New Crew Arrives at International Space Station
Image copyright PA Image caption Tim Peake’s wife Rebecca (centre) and their son Thomas were among those who watched the launch in Kazakhstan.
The trio will spend six months aboard the space outpost.
After six years of training and six hours of flying, the moment has come: Tim Peake has stepped into the International Space Station.
Astronauts aboard the International Space Station are required to know Russian and English.
Four days ago, a Soyuz ferry craft ferried three space station residents to a frigid landing in Kazakhstan.
“The commander switched to manual control and everything went well”, the spokesman told AFP, adding they docked with the ISS about 3.30am AEST.
Rising slowly at first amid smoke and flames, the rocket quickly picked up speed until it became a bright star fading from sight.
Sharples High School live streamed the launch so pupils could witness Major Peake, aged 43, making history as the first fully British professional astronaut to be employed by a space agency.
Major Peake’s mission, called Prinicipia in homage to Sir Isaac Newton’s ground-breaking text on gravity and motion, will last nearly six months.

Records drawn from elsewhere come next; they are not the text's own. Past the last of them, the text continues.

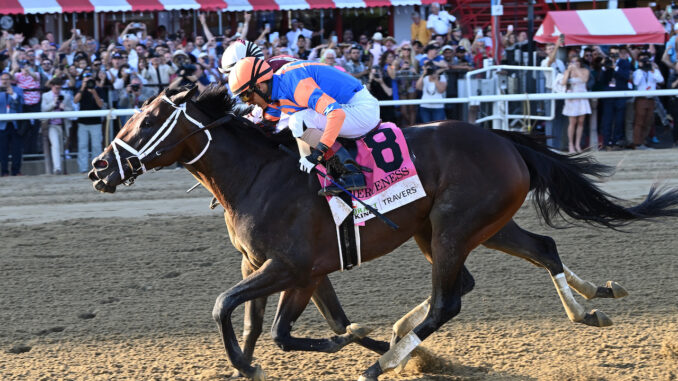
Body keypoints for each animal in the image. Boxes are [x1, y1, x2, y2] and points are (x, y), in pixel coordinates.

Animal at [87, 86, 678, 380]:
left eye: (147, 121)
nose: (97, 168)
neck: (258, 176)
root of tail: (505, 139)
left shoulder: (293, 268)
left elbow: (244, 316)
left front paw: (360, 343)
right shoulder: (274, 266)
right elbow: (266, 326)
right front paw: (253, 364)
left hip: (453, 227)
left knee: (448, 301)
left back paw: (383, 363)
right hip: (470, 226)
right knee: (537, 251)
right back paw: (591, 304)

And ever since then, several Brits with dual citizenship have gone into space as part of other nations’ space programs, or as an element of privately-funded missions.
Earlier this afternoon, the European Space Agency confirmed that the “scheduled burns” (blasts from the rocket’s motor) had been made, allowing the spacecraft to manoeuvre towards the ISS.
Former pilot Tim Peake, of Chichester, blasted off into space from Kazakhstan yesterday morning and touched down at 5.33pm, according to the European Space Agency.
On Monday major Peake said he could not wait to see earth from space.
“It is all quite emotional for me”.
He lifted off from Pad 1 at the Baikonur Cosmodrome – the same launchpad used by Sputnik, the first satellite, and Russia’s Yuri Gagarin, the first human in space – on the Soyuz TMA-19M spacecraft.
The astronaut also received some warm words of support from the Queen, who published a letter to Peake penned by her and Prince Phillip saying she hoped the mission would “serve as an inspiration to a new generation of scientist and engineers”.